PHP Error

[Dentafrice1]

In My Dj Panel My Dj Says is *****ing up

Heres the error:

Warning: mysql_fetch_array(): supplied argument is not a valid MySQL result resource in /home/habbonew/public_html/dj_staff/says.php on line 3

Heres my page code

PHP Code:

<?php
$query = mysql_query("SELECT * FROM users WHERE username = '$logged[username]'");
$row = mysql_fetch_array($query);
echo "<b>".$row["username"]."</b></br>";
echo "<i>Says, ".$row["comment"]."</i><br><br>";
?>

Whats wrong

[timROGERS]

There's a problem with $query

[Dentafrice1]

PHP Code:

<?php
  $query = mysql_query("SELECT * FROM 'shoutout'");
  $row = mysql_fetch_array($query);
 echo "<b>".$row["username"]."</b></br>";
 echo "<i>Says, ".$row["comment"]."</i><br><br>";
?>

There it is now What is the problem with query?

[craigg.]

<?php
$query = mysql_query("SELECT * FROM users WHERE username = '$logged[username]'");
$row = mysql_fetch_array("$query");
echo "<b>".$row["username"]."</b></br>";
echo "<i>Says, ".$row["comment"]."</i><br><br>";
?>

Also your second post is the same as the first?
Try that what I have ^

- Craig.

[Dentafrice1]

<?php
$query = mysql_query("SELECT * FROM 'shoutout'");
$row = mysql_fetch_array($query);
echo "<b>".$row["username"]."</b></br>";
echo "<i>Says, ".$row["comment"]."</i><br><br>";
?>

I edited it i pasted the wrong thing

But can you help?? Theres something wrong

[Eric30]

<?php
$query = mysql_query("SELECT * FROM `shoutout`");
$row = mysql_fetch_array($query);
echo "<b>".$row["username"]."</b></br>";
echo "<i>Says, ".$row["comment"]."</i><br><br>";
?>

There ya go

[nets]

PHP Code:

$query = mysql_query('SELECT * FROM users WHERE username = \''.$logged[username].'\''); 


[Dentafrice1]

TY Plus rep to both of you

[Splinter]

Wheres the connection?

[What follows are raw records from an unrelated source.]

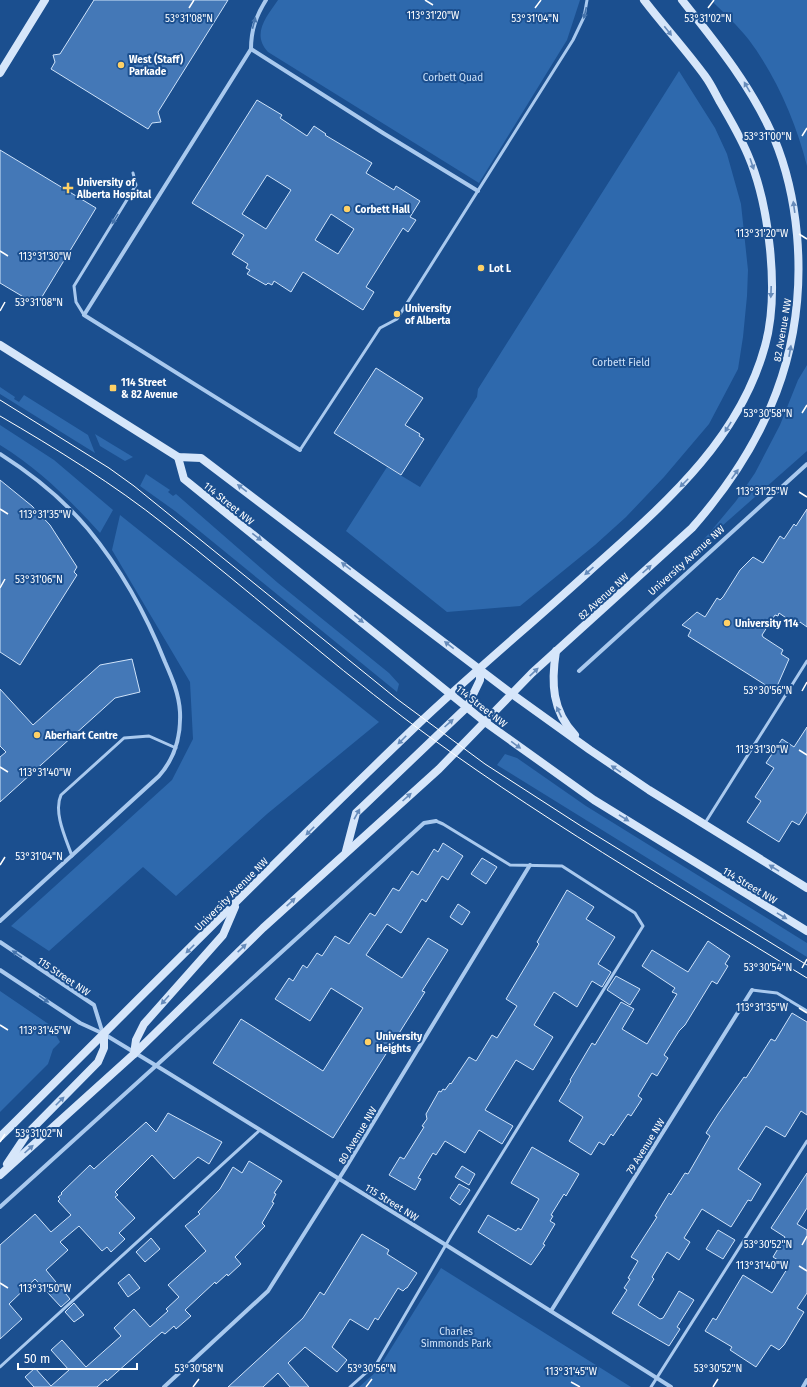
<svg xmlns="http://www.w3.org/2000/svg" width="807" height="1387" font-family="'Fira Sans',sans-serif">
  <rect width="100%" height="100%" fill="#1b4f8f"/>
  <!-- green -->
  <g fill="#2e69ad">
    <path d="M278,0h302l-13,40 -88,143 -211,-131c-17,-18 -1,-36 10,-52z"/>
    <path d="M711,0h96v166c-11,-44 -31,-90 -58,-126 -11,-14 -25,-27 -38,-40z"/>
    <path d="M679,71l36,57 12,26 14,50 7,66 -1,26 -4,41 -5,32 -29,55 -45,53 -38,40 -31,28 -75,61 -73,6 -101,-81 41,-64 33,20 57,-90 1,-8z"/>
    <path d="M807,365v86l-111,98 40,-48 19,-28 25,-48 18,-45z"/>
    <path d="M0,387l15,10 -1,2 5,3 5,-7 64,40 7,18 -95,-59z"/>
    <path d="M0,425l54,35 59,50 -13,23c-30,-33 -61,-64 -100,-88z"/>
    <path d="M95,434l38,23 -8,4 -25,-15z"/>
    <path d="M146,474l24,16 -2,2 5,4 3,-2 102,89 111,90 10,11 -2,8 -222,-181 -35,-25z"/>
    <path d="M120,515l259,207 -112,92 -91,82 -33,-29 -94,84 -38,-25 161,-146 21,-41 -3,-57 -78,-132z"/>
    <path d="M505,754l12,4 69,48 221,137v14l-310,-192z"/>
    <path d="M0,991l50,34 10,17 -7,7 -5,15 -48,48z"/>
    <path d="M441,1268l190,119h-272l18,-16z"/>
  </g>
  <!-- building -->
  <g fill="#4478b7" stroke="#cfe3fa" fill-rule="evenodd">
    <path d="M94,0h134l-70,112 3,10 -9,1 -4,6 -97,-60 4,-7 -2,-7 7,-1z"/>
    <path d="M257,100l25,15 -2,3 27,18 7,-10 12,8 -1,1 47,28 -6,10 28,17 2,-4 24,15 -10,16 6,3 -8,12 -5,-4 -37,59 8,5 -11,18 -60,-38 -12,20 -17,-11 -2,4 -4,-2 -2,2 -19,-11 3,-4 -4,-2 2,-4 -16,-10 12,-19 -52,-32zM267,175l24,15 -25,39 -24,-15zM331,214l23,15 -16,25 -23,-14z"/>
    <path d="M0,150l96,58 -59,97 -37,-22z"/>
    <path d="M376,368l47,30 -18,27 15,9 -1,2 5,3 -23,36 -67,-42z"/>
    <path d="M0,480l32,26 18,19 27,42 -3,5 3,3 -57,90 -20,-13z"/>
    <path d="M807,509v118l-7,-5 -2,4 -19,-13 -1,3 -3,-1 -13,20 1,2 20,13 -2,4 8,5 -14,32 -87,-55 3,-6 -9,-5 15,-13 8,5 12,-19 3,2 3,-3 17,-27 13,-13 10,6 17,-27 4,3 10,-15 2,2z"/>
    <path d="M132,659l8,33 -25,6 -115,104v-45l6,-5 -6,-6v-57l33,36 67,-60z"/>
    <path d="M807,727v85l-8,13 -7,-4 -13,21 -32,-20 14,-21 -6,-4 19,-29 -8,-5 16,-24 12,8z"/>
    <path d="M443,843l20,13 -15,24 -6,-4 -16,26 -4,-3 -21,34 -14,-9 -21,31 36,23 26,-40 20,12 -26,41 3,1 -92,146 -120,-75 28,-44 82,52 40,-63 -32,-20 -21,33 -35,-22 14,-21 4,3 10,-16 4,3 10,-15 5,3 13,-20 14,8 21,-31 5,3 18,-28 6,3 13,-20 6,4 16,-26 4,3z"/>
    <path d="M482,858l15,9 -11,17 -15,-10z"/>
    <path d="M567,890l27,17 -8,12 29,18 -17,27 13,8 -9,15 -10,-6 -15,26 -23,-15 -20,33 19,12 -20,33 -17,-10 -31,50 28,16 -11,18 -23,-14 -14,23 -20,-12 -9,14 -3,-2 -15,25 3,1 -6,11 -26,-15 11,-18 4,2 20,-32 -2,-1 5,-7 -1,-5 13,-23 2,1 2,-3 2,1 5,-7 1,1 18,-27 7,4 16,-26 5,3 20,-32 -11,-7 33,-55 -2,-2z"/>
    <path d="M458,904l12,8 -8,13 -12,-8z"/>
    <path d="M708,941l22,15 -5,8 3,2 -11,18 -5,-3 -27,44 -6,6 -15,24 4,3 -11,18 -5,-3 -14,23 4,3 -11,17 -3,-2 -15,22 -2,-2 -7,11 -5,-3 -8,13 -22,-14 14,-24 -24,-16 12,-20 -1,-1 22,-37 3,2 26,-43 13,7 -12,20 25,15 30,-50 -5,-2 3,-4 -33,-22 10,-16 36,22z"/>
    <path d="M616,976l24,13 -10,16 -23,-15z"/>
    <path d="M792,1013l15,9v93l-6,-4 -16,26 -19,-11 -28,43 23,15 -10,17 -3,-1 -17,27 -29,-18 -18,29 6,4 -11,18 -12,-8 -15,25 2,2 -16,26 22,14 3,-1 16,-27 15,9 -17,27 3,2 -11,17 -57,-33 15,-23 -3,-2 6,-9 -2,-1 10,-17 -7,-4 26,-40 -2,-1 14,-23 2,2 14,-22 3,1 22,-38 -4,-3 12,-19 26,-37 2,1 25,-39 4,2z"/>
    <path d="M168,1113l54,29 -13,22 -11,-7 -24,22 -22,-24 -37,37 3,3 -3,2 20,21 -16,15 6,6 -14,13 -4,-5 -5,4 -23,-25 -19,16 8,8 -22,20 24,29 -9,8 -26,-28 -26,25 13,15 -22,20v-94l35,-31 16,18 20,-17 -13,-14 2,-2 -2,-2 4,-3 -1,-1 29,-28 4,4 52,-47 10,10z"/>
    <path d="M532,1147l47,27 -13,22 -2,-2 -13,21 2,1 -3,5 5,3 -12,20 2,1 -14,20 -53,-33 10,-17 28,16 2,-3 3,2 18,-31 -28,-16z"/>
    <path d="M249,1161l33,20 -8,12 2,1 -4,8 2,1 -12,20 3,3 -30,31 6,7 -13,12 -1,-2 -11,10 -1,-2 -30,28 6,6 -15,13 -2,-3 -9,8 -3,-2 -55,49 -1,-2 -9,8h-63l-9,-10 10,-9 16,18 18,-16 -18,-20 11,-10 24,27 35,-31 -7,-8 20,-19 16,18 18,-16 -2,-2 13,-12 -11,-12 38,-34 -21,-25 15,-12 -2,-2 22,-23 13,-22 9,6z"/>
    <path d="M462,1166l13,8 -6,11 -14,-8z"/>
    <path d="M807,1173v35l-10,16 10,6v63l-10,15 7,4 -20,33 -5,5 -8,-5 -15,22 -26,-17 2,-3 -27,-16 8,-13 3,2 27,-45 29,18 15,-24 -3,-1 2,-3 -13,-8 12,-20 -14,-9z"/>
    <path d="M459,1184l11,6 -10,15 -10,-7z"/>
    <path d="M718,1230l17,10 -12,19 -17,-10z"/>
    <path d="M362,1234l27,16 -2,4 30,19 -10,15h-1l-3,3 -5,-3 -20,32 -3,-2 -7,12 -18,-11 -18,28 15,13 -10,12 -32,-25 -17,16 21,24h-19l-12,-14 -15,14h-35l75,-69 17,-26 4,3z"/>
    <path d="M151,1238l9,11 -15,13 -9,-10z"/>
    <path d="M129,1274l11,14 -12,9 -10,-14z"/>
    <path d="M74,1303l10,12 -10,7 -9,-10z"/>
  </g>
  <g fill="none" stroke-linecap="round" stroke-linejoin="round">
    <!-- lane -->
    <g stroke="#a9c9ee" stroke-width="3">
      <path d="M84,315l-8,-13 -2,-16 62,-101 -3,-12"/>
      <path d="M300,450l80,-122 17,-9 176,-279 11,-23 3,-17"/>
      <path d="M705,823l102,-162"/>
      <path d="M72,856c-6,-17 -19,-44 -11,-61l63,-57 25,-2 27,12"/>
      <path d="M752,990l25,3 30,18"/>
      <path d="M0,1367l260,-237"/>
      <path d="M350,1387l27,-24 74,-127 192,-310 -8,-13 -73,-47 -52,-1 -67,-41 -7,-3"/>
      <path d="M651,1387l156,-246"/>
    </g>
    <!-- street -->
    <g stroke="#a9c9ee" stroke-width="4">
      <path d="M266,0c-10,16 -15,30 -15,49l-167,266 216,135"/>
      <path d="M251,49l132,84 95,58"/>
      <path d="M0,454c33,21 63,45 88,75 33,40 58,85 77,133 7,16 14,32 15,50 1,23 -5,46 -21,64l-159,145"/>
      <path d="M579,671l228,-207"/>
      <path d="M0,942l94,63 9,29"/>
      <path d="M0,970l80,53 24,11 61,37 281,174 225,142"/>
      <path d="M0,1207l424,-384 12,-2"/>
      <path d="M551,1311l201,-321"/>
      <path d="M164,1387l104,-96 77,-122 185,-304"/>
      <path d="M803,1387l4,-7"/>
    </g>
    <!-- secondary -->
    <g stroke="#d6e6fa" stroke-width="8">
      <path d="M0,73l45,-73"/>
      <path d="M0,345l178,112 23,1 311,236 78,56 59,40 158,98"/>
      <path d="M178,457l6,22 301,243 109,78 213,131"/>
      <path d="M556,651c-5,32 -4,60 19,84"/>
      <path d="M346,851l10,-38 111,-106 13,-27v-11"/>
      <path d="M134,1054l2,-14 8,-16 79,-89 12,-28"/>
      <path d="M0,1137c138,-137 275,-276 415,-410 58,-55 120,-106 179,-160 70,-63 145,-126 171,-221 15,-53 4,-142 -17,-191 -8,-19 -18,-36 -28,-53 -5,-9 -9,-18 -15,-26 -19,-26 -41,-50 -61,-76"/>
      <path d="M7,1164l20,-30 71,-72 6,-14v-14"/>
      <path d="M0,1175l134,-121 129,-126 176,-159 93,-96 160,-145c75,-85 115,-179 105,-293 -3,-33 -10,-66 -23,-97 -23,-52 -57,-94 -92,-138"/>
    </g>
    <!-- tram -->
    <g stroke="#fff" stroke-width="1">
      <path d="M0,400l109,68 25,18 263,213 88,65 96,62 226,139"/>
      <path d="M0,416c55,32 115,69 165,109 81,63 157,131 239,193 128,96 267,176 403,260"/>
    </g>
  </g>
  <!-- one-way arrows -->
  <defs><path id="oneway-solid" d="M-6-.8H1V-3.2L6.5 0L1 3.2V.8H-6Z"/></defs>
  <g fill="#4674ac">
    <use href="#oneway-solid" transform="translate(585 13) rotate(103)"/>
    <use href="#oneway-solid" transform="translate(254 23) rotate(-75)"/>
    <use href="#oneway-solid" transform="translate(115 219) rotate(122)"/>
    <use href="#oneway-solid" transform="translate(17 954) rotate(-146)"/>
    <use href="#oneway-solid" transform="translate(44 999) rotate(34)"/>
  </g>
  <g fill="#668bba">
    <use href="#oneway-solid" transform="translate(668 31) rotate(52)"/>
    <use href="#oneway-solid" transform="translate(747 87) rotate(-120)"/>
    <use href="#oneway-solid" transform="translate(752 164) rotate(71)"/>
    <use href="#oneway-solid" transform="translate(794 207) rotate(-98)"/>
    <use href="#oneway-solid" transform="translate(771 292) rotate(92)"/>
    <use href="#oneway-solid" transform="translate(790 351) rotate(-80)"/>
    <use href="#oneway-solid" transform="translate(728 427) rotate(122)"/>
    <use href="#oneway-solid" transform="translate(735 474) rotate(-55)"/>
    <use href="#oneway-solid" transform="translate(684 483) rotate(135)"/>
    <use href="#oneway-solid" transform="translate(242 488) rotate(-143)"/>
    <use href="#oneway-solid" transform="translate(257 537) rotate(38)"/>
    <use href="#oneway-solid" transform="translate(346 566) rotate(-143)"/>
    <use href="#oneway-solid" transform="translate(647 569) rotate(-42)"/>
    <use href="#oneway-solid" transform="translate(589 571) rotate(138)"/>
    <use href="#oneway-solid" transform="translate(359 619) rotate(39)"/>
    <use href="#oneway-solid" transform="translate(449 645) rotate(-142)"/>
    <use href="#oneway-solid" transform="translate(534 672) rotate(-43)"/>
    <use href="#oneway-solid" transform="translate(559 712) rotate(-115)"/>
    <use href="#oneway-solid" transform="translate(449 723) rotate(-42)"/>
    <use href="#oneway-solid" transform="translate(402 740) rotate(135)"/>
    <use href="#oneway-solid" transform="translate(516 745) rotate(36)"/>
    <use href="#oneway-solid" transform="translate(616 769) rotate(-146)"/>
    <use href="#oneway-solid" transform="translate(407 797) rotate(-42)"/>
    <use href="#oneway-solid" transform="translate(357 814) rotate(-61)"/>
    <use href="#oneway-solid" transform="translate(624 818) rotate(32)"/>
    <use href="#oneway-solid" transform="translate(310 831) rotate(135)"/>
    <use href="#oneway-solid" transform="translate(774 868) rotate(-148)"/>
    <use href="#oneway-solid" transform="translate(291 902) rotate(-43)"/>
    <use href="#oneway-solid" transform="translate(782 916) rotate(31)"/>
    <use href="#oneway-solid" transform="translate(242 948) rotate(-43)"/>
    <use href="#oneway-solid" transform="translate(190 949) rotate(135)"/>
    <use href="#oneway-solid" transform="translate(165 1000) rotate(132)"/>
    <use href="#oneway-solid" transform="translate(60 1101) rotate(-45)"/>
    <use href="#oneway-solid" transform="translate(29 1149) rotate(-42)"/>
  </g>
  <!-- ticks -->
  <path fill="none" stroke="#fff" stroke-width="1.5" d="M425,0l8,5M189,8l5,-8M535,8l6,-8M708,8l6,-8M802,136l5,-8M799,234l8,5M0,251l8,5M0,311l5,-9M802,413l5,-8M799,492l8,5M0,509l8,5M0,588l5,-9M802,691l5,-9M799,750l8,5M0,767l8,5M0,865l5,-8M802,968l5,-9M799,1008l8,5M0,1025l8,5M0,1142l5,-8M802,1245l5,-9M799,1266l8,5M0,1283l8,5M571,1382l9,5M193,1387l6,-8M366,1387l6,-8M713,1387l5,-8"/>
  <!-- markers -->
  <g fill="#ffd166" stroke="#1b4f8f" stroke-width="1.5">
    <circle cx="121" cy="65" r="4"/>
    <path d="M66 182h4v4h4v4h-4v4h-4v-4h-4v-4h4z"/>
    <circle cx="347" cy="209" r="4"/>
    <circle cx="481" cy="268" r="4"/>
    <circle cx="397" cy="314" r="4"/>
    <rect x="109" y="384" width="8" height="8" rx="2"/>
    <circle cx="727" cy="623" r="4"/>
    <circle cx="37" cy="735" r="4"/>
    <circle cx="368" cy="1042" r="4"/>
  </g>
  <g text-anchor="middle" stroke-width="4" stroke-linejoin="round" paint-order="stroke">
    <!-- poi labels -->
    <g font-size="10" font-weight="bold" fill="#fff" stroke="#1b4f8f" text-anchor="start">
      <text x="129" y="63">West (Staff)<tspan x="129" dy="12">Parkade</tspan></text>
      <text x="77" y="186">University of<tspan x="77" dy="12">Alberta Hospital</tspan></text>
      <text x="355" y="213">Corbett Hall</text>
      <text x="489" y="272">Lot L</text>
      <text x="405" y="312">University<tspan x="405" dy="12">of Alberta</tspan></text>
      <text x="121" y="386">114 Street<tspan x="121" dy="12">&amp; 82 Avenue</tspan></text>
      <text x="735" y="627">University 114</text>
      <text x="45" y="739">Aberhart Centre</text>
      <text x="376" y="1040">University<tspan x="376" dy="12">Heights</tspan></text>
    </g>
    <!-- park labels -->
    <g font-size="10" fill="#cfe3fa" stroke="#1b4f8f">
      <text x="453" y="81">Corbett Quad</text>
      <text x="621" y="366">Corbett Field</text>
      <text x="456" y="1335">Charles<tspan x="456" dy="12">Simmonds Park</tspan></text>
    </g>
    <!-- street labels -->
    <g font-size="10" fill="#fff" stroke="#1b4f8f">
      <text transform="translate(782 330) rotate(-80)" y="4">82 Avenue NW</text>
      <text transform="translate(229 503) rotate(39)" y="4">114 Street NW</text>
      <text transform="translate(686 560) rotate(-42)" y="4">University Avenue NW</text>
      <text transform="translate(603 596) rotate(-42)" y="4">82 Avenue NW</text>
      <text transform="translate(482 706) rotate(38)" y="4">114 Street NW</text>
      <text transform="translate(750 885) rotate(31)" y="4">114 Street NW</text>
      <text transform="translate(231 894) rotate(-45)" y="4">University Avenue NW</text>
      <text transform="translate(64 976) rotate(34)" y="4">115 Street NW</text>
      <text transform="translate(357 1135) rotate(-59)" y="4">80 Avenue NW</text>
      <text transform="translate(645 1146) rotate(-58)" y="4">79 Avenue NW</text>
      <text transform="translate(392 1202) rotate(32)" y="4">115 Street NW</text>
    </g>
  </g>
  <g font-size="10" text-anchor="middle" fill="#fff" stroke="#1b4f8f" stroke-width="4" stroke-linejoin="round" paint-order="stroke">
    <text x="433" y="19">113°31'20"W</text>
    <text x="189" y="22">53°31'08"N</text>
    <text x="535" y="22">53°31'04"N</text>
    <text x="708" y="22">53°31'02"N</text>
    <text x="768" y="140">53°31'00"N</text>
    <text x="762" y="237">113°31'20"W</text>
    <text x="45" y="260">113°31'30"W</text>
    <text x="39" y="306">53°31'08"N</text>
    <text x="768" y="417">53°30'58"N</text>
    <text x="762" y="495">113°31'25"W</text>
    <text x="45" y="518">113°31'35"W</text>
    <text x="39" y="583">53°31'06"N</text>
    <text x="768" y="694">53°30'56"N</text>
    <text x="762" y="753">113°31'30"W</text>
    <text x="45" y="776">113°31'40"W</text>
    <text x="39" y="860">53°31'04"N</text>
    <text x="768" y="971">53°30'54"N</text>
    <text x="762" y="1011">113°31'35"W</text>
    <text x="45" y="1034">113°31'45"W</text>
    <text x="39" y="1137">53°31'02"N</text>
    <text x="768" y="1248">53°30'52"N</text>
    <text x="762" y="1269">113°31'40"W</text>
    <text x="45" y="1292">113°31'50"W</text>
    <text x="199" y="1372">53°30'58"N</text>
    <text x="372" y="1372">53°30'56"N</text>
    <text x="718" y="1372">53°30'52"N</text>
    <text x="571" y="1375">113°31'45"W</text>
  </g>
  <!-- scale -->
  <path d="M18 1363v6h119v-6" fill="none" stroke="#ffffff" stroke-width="2"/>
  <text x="24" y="1363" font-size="12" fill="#ffffff" stroke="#1b4f8f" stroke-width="3" paint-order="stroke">50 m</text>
</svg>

Also just change the $logged['username'] to ".$logged['username']." and it should be ok. Also instead of just using $row = mysql_fetch_array($query);
its best to use:

PHP Code:

 while($row = mysql_fetch_array($query)) {
echo "RESULTS HERE ;)";
} 


[Eric30]

Wheres the connection? Also just change the $logged['username'] to ".$logged['username']." and it should be ok. Also instead of just using $row = mysql_fetch_array($query);
its best to use:

PHP Code:

 while($row = mysql_fetch_array($query)) {
echo "RESULTS HERE ;)";
} 


What would display everything in the table, as this is for a 'DJ Says' he would only need to display the last row.